To jedna z pierwszych stron zielnika, jedna z ulubionych. Cynia z ogrodu rodziców i wiersz Tomasza Budzyńskiego. Jeśli kiedykolwiek będę miała pod opieką jakiś ogród będzie w nim całe mnóstwo cynii i jeszcze więcej innych roślin z rodziny złożone (stokrotki, margaretki, nagietki). Są zdecydowanie moimi ukochanymi roślinami.
Z okien naszego mieszkania widzimy łąkę, a raczej widzieliśmy... Tej jesieni zaczęła zamieniać się na elegancki spacerniak z dróżkami (zalanymi asfaltem!) i latarniami... I pewnie będzie równiutko przycięta trawa bez chwastów... A ja kocham chwasty... W ostatniej chwili zabrałam ją na karty zielnika... Już nie będzie pachniało nostrzykiem o poranku... Szkoda...
Tych kilka zdjęć powyżej to wspomnienie włoskich wakacji... Nasi przyjaciele zdziwili się lekko moją aktywnością, a nieco bardziej moją praską do roślin, którą ze sobą przywiozłam. W zielniku mam więc także Włochy.
W zielniku znalazło się także miejsce na moją kolekcję roślin doniczkowych. Na zdjęciu cisus, który regularnie muszę przycinać gdyż wnerwia mojego męża... W sumie to wisi nad Jego głową przy stole, więc tak bardzo się nie dziwię ;-).
I wianek z kończyny. Ten przywodzi mi na myśl wspomnienie malutkiego czarno-białego zdjęcia: ja w wianku, we wózku mój brat i jeszcze tata, to on zrobił tamten wianek na zdjęciu...
Wymyśliłam też sobie kolorystyczne strony w zielniku. Na jednej z nich przyklejam niebieskie kwiaty. W tym roku odkryłam na osiedlu przepiękny krzew z niebieskimi kwiatami, po prostu obłędny!

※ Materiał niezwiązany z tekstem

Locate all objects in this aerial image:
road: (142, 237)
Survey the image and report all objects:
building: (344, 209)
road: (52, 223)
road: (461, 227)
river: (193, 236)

Rośliny w zielniku przyklejam kolorowymi taśmami tkaninowymi lub plastrami bez opatrunku z tkaniny. Nie wiem dlaczego, tak mi się podoba jest retro, dziwacznie i zdecydowanie nie jest profesjonalne...
Na koniec praska do suszenia roślin, która szalenie ułatwia ten proceder. Rośliny nie zajmują całego biurka poprzyciskane grubymi tomami. W każdej chwili można je przełożyć w inne miejsce lub zabrać na wakacyjne zbiory. Rośliny przekładam tekturkami i kartkami, aby równo wysychały. Trzeba pamiętać, że susząc roślinny codziennie należy każdą otworzyć (przewietrzyć) aby nie zgniła. Oczywiście do momentu ich całkowitego wysuszenia.
Do wykonania praski użyłam:
- 2 sklejki o grubości 9 mm 25 cm ☓35 cm (13 zł)
- 4 nakrętki motylkowe M10 (7,50 zł)
- 4 śruby M10 (2,30 zł)
Wszystko zakupiłam w markecie budowlanym.
Kolejne etapy przygotowania praski do roślin nie były skomplikowane...
Tak, zaglądam do zielnika, ot tak, dla przyjemności... I jest mi bardzo potrzebny :-). Dobrego tygodnia Drodzy Czytelnicy. Spełniania marzeń życzę.